[Stored data entries]
Segment Open
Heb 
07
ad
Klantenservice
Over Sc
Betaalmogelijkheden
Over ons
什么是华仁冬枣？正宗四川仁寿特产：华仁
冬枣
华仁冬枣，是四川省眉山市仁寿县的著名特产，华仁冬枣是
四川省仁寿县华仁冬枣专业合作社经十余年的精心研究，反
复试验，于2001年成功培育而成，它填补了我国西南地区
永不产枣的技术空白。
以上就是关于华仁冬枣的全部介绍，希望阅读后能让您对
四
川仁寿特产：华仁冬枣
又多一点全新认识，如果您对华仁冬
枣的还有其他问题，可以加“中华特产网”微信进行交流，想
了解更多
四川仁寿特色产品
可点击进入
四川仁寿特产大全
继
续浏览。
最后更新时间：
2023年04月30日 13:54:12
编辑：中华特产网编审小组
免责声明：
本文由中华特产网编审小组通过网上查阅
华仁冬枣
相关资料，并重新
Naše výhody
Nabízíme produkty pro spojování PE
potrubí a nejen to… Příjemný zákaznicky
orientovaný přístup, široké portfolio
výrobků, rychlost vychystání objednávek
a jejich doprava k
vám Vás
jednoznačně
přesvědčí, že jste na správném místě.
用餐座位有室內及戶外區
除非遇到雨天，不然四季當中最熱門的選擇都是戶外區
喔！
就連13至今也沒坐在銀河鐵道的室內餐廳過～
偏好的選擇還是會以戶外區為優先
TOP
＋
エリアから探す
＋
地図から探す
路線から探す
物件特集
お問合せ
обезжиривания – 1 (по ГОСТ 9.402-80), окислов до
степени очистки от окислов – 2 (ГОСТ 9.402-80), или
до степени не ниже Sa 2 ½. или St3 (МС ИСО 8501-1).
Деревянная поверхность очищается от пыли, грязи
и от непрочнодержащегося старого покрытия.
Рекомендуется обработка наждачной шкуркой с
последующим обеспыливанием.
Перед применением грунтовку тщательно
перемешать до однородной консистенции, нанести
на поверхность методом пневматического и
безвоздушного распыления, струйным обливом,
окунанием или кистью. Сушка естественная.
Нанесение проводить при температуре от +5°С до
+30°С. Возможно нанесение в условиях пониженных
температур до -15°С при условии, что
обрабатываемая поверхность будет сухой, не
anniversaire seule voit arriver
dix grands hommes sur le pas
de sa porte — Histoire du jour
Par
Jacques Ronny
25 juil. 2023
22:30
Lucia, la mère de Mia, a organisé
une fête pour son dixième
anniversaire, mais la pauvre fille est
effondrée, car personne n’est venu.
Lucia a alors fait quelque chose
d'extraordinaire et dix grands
Segment Closed
> TASK INSTRUCTIONS:
Across all the records, find the lines containing the word "ГОСТ" and reproduce each one.

> RESULT FOR THIS TASK:
обезжиривания – 1 (по ГОСТ 9.402-80), окислов до
степени очистки от окислов – 2 (ГОСТ 9.402-80), или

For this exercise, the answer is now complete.